Data for the task: Begin
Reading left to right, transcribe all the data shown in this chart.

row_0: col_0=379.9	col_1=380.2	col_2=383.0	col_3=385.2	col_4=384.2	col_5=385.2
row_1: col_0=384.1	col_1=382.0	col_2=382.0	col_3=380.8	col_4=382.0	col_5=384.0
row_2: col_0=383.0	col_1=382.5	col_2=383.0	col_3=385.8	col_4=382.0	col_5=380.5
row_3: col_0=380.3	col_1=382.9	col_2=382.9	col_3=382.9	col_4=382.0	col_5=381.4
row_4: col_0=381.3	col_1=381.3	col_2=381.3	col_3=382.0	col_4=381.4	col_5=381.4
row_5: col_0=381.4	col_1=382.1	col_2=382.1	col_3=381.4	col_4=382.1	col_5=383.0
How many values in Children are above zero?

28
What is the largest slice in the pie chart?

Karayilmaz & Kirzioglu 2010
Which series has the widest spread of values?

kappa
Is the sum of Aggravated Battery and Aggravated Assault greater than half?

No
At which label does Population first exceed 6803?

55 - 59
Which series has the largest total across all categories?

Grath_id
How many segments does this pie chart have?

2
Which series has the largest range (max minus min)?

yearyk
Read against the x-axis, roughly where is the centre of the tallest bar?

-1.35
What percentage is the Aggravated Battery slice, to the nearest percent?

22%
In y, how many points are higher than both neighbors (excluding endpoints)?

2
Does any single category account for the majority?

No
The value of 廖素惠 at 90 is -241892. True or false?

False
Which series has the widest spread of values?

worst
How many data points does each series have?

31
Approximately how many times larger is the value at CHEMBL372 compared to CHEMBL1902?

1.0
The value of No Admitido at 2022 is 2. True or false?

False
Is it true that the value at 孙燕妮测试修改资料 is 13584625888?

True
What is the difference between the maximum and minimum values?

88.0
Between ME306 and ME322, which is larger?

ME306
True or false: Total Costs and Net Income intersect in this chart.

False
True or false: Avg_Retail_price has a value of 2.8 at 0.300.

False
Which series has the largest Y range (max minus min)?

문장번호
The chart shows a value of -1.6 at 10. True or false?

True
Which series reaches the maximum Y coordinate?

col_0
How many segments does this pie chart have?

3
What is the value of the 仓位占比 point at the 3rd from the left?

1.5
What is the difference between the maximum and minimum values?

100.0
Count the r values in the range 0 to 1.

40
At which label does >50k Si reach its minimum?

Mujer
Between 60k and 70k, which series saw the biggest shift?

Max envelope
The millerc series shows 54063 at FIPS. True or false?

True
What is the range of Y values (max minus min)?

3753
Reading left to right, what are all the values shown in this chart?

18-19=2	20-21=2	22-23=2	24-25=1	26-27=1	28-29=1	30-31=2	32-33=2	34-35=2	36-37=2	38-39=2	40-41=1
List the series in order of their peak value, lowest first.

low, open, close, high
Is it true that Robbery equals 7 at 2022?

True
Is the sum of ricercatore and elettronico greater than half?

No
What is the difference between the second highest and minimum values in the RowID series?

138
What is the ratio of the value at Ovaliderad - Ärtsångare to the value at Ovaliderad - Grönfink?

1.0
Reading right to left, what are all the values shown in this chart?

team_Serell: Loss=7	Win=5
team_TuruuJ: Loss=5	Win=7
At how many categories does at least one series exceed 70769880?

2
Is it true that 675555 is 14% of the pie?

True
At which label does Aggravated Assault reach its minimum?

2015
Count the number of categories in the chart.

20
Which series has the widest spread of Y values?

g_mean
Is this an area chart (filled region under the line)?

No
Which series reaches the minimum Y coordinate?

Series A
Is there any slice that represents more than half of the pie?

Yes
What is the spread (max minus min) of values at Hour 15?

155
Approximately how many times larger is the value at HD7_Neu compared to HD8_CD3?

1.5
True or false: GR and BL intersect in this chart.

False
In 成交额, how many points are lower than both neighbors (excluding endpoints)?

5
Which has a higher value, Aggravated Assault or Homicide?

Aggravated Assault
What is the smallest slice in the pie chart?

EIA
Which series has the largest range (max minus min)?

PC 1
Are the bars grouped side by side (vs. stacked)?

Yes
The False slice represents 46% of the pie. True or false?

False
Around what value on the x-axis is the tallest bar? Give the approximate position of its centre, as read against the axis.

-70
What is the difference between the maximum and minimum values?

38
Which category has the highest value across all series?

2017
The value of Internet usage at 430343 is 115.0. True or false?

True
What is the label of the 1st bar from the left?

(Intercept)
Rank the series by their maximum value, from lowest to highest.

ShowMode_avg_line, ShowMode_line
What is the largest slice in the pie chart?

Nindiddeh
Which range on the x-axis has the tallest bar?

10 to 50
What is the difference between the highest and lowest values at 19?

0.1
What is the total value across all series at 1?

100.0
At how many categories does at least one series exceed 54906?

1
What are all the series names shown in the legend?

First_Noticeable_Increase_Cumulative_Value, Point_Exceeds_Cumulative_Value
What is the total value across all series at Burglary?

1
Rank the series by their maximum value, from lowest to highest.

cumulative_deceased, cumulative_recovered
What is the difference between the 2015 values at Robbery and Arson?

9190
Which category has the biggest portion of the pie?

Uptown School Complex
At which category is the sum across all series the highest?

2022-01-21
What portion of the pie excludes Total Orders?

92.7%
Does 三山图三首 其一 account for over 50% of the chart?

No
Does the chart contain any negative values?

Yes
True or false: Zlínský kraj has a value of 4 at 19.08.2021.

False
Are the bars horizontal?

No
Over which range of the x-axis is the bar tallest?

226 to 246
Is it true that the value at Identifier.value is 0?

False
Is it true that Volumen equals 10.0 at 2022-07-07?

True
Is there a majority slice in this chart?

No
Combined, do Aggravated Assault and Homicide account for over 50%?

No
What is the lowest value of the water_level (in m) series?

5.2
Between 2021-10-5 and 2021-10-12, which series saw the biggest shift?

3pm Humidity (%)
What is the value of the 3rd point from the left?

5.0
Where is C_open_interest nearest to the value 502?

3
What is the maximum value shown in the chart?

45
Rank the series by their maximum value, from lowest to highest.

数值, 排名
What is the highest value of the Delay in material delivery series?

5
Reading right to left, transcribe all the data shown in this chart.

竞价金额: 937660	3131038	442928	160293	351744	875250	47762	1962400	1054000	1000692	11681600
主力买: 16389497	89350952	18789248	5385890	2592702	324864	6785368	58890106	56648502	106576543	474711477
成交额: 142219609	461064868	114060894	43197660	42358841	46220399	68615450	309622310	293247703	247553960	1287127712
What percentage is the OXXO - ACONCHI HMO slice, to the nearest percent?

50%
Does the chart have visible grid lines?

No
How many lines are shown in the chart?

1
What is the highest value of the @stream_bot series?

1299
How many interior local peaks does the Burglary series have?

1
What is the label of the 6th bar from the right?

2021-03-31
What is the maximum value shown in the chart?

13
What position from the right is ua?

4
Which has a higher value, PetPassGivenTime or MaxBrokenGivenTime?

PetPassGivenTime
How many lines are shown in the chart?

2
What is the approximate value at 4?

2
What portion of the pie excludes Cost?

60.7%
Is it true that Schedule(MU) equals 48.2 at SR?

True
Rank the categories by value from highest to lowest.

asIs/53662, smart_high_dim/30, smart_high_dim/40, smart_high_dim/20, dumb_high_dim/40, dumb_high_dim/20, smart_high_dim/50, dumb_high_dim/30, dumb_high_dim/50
Data for the task: End
■ Required work:
Copy out every one of the records above, word for word and line for line, without changing anything.

■ Your response:
Reading left to right, transcribe all the data shown in this chart.

row_0: col_0=379.9	col_1=380.2	col_2=383.0	col_3=385.2	col_4=384.2	col_5=385.2
row_1: col_0=384.1	col_1=382.0	col_2=382.0	col_3=380.8	col_4=382.0	col_5=384.0
row_2: col_0=383.0	col_1=382.5	col_2=383.0	col_3=385.8	col_4=382.0	col_5=380.5
row_3: col_0=380.3	col_1=382.9	col_2=382.9	col_3=382.9	col_4=382.0	col_5=381.4
row_4: col_0=381.3	col_1=381.3	col_2=381.3	col_3=382.0	col_4=381.4	col_5=381.4
row_5: col_0=381.4	col_1=382.1	col_2=382.1	col_3=381.4	col_4=382.1	col_5=383.0
How many values in Children are above zero?

28
What is the largest slice in the pie chart?

Karayilmaz & Kirzioglu 2010
Which series has the widest spread of values?

kappa
Is the sum of Aggravated Battery and Aggravated Assault greater than half?

No
At which label does Population first exceed 6803?

55 - 59
Which series has the largest total across all categories?

Grath_id
How many segments does this pie chart have?

2
Which series has the largest range (max minus min)?

yearyk
Read against the x-axis, roughly where is the centre of the tallest bar?

-1.35
What percentage is the Aggravated Battery slice, to the nearest percent?

22%
In y, how many points are higher than both neighbors (excluding endpoints)?

2
Does any single category account for the majority?

No
The value of 廖素惠 at 90 is -241892. True or false?

False
Which series has the widest spread of values?

worst
How many data points does each series have?

31
Approximately how many times larger is the value at CHEMBL372 compared to CHEMBL1902?

1.0
The value of No Admitido at 2022 is 2. True or false?

False
Is it true that the value at 孙燕妮测试修改资料 is 13584625888?

True
What is the difference between the maximum and minimum values?

88.0
Between ME306 and ME322, which is larger?

ME306
True or false: Total Costs and Net Income intersect in this chart.

False
True or false: Avg_Retail_price has a value of 2.8 at 0.300.

False
Which series has the largest Y range (max minus min)?

문장번호
The chart shows a value of -1.6 at 10. True or false?

True
Which series reaches the maximum Y coordinate?

col_0
How many segments does this pie chart have?

3
What is the value of the 仓位占比 point at the 3rd from the left?

1.5
What is the difference between the maximum and minimum values?

100.0
Count the r values in the range 0 to 1.

40
At which label does >50k Si reach its minimum?

Mujer
Between 60k and 70k, which series saw the biggest shift?

Max envelope
The millerc series shows 54063 at FIPS. True or false?

True
What is the range of Y values (max minus min)?

3753
Reading left to right, what are all the values shown in this chart?

18-19=2	20-21=2	22-23=2	24-25=1	26-27=1	28-29=1	30-31=2	32-33=2	34-35=2	36-37=2	38-39=2	40-41=1
List the series in order of their peak value, lowest first.

low, open, close, high
Is it true that Robbery equals 7 at 2022?

True
Is the sum of ricercatore and elettronico greater than half?

No
What is the difference between the second highest and minimum values in the RowID series?

138
What is the ratio of the value at Ovaliderad - Ärtsångare to the value at Ovaliderad - Grönfink?

1.0
Reading right to left, what are all the values shown in this chart?

team_Serell: Loss=7	Win=5
team_TuruuJ: Loss=5	Win=7
At how many categories does at least one series exceed 70769880?

2
Is it true that 675555 is 14% of the pie?

True
At which label does Aggravated Assault reach its minimum?

2015
Count the number of categories in the chart.

20
Which series has the widest spread of Y values?

g_mean
Is this an area chart (filled region under the line)?

No
Which series reaches the minimum Y coordinate?

Series A
Is there any slice that represents more than half of the pie?

Yes
What is the spread (max minus min) of values at Hour 15?

155
Approximately how many times larger is the value at HD7_Neu compared to HD8_CD3?

1.5
True or false: GR and BL intersect in this chart.

False
In 成交额, how many points are lower than both neighbors (excluding endpoints)?

5
Which has a higher value, Aggravated Assault or Homicide?

Aggravated Assault
What is the smallest slice in the pie chart?

EIA
Which series has the largest range (max minus min)?

PC 1
Are the bars grouped side by side (vs. stacked)?

Yes
The False slice represents 46% of the pie. True or false?

False
Around what value on the x-axis is the tallest bar? Give the approximate position of its centre, as read against the axis.

-70
What is the difference between the maximum and minimum values?

38
Which category has the highest value across all series?

2017
The value of Internet usage at 430343 is 115.0. True or false?

True
What is the label of the 1st bar from the left?

(Intercept)
Rank the series by their maximum value, from lowest to highest.

ShowMode_avg_line, ShowMode_line
What is the largest slice in the pie chart?

Nindiddeh
Which range on the x-axis has the tallest bar?

10 to 50
What is the difference between the highest and lowest values at 19?

0.1
What is the total value across all series at 1?

100.0
At how many categories does at least one series exceed 54906?

1
What are all the series names shown in the legend?

First_Noticeable_Increase_Cumulative_Value, Point_Exceeds_Cumulative_Value
What is the total value across all series at Burglary?

1
Rank the series by their maximum value, from lowest to highest.

cumulative_deceased, cumulative_recovered
What is the difference between the 2015 values at Robbery and Arson?

9190
Which category has the biggest portion of the pie?

Uptown School Complex
At which category is the sum across all series the highest?

2022-01-21
What portion of the pie excludes Total Orders?

92.7%
Does 三山图三首 其一 account for over 50% of the chart?

No
Does the chart contain any negative values?

Yes
True or false: Zlínský kraj has a value of 4 at 19.08.2021.

False
Are the bars horizontal?

No
Over which range of the x-axis is the bar tallest?

226 to 246
Is it true that the value at Identifier.value is 0?

False
Is it true that Volumen equals 10.0 at 2022-07-07?

True
Is there a majority slice in this chart?

No
Combined, do Aggravated Assault and Homicide account for over 50%?

No
What is the lowest value of the water_level (in m) series?

5.2
Between 2021-10-5 and 2021-10-12, which series saw the biggest shift?

3pm Humidity (%)
What is the value of the 3rd point from the left?

5.0
Where is C_open_interest nearest to the value 502?

3
What is the maximum value shown in the chart?

45
Rank the series by their maximum value, from lowest to highest.

数值, 排名
What is the highest value of the Delay in material delivery series?

5
Reading right to left, transcribe all the data shown in this chart.

竞价金额: 937660	3131038	442928	160293	351744	875250	47762	1962400	1054000	1000692	11681600
主力买: 16389497	89350952	18789248	5385890	2592702	324864	6785368	58890106	56648502	106576543	474711477
成交额: 142219609	461064868	114060894	43197660	42358841	46220399	68615450	309622310	293247703	247553960	1287127712
What percentage is the OXXO - ACONCHI HMO slice, to the nearest percent?

50%
Does the chart have visible grid lines?

No
How many lines are shown in the chart?

1
What is the highest value of the @stream_bot series?

1299
How many interior local peaks does the Burglary series have?

1
What is the label of the 6th bar from the right?

2021-03-31
What is the maximum value shown in the chart?

13
What position from the right is ua?

4
Which has a higher value, PetPassGivenTime or MaxBrokenGivenTime?

PetPassGivenTime
How many lines are shown in the chart?

2
What is the approximate value at 4?

2
What portion of the pie excludes Cost?

60.7%
Is it true that Schedule(MU) equals 48.2 at SR?

True
Rank the categories by value from highest to lowest.

asIs/53662, smart_high_dim/30, smart_high_dim/40, smart_high_dim/20, dumb_high_dim/40, dumb_high_dim/20, smart_high_dim/50, dumb_high_dim/30, dumb_high_dim/50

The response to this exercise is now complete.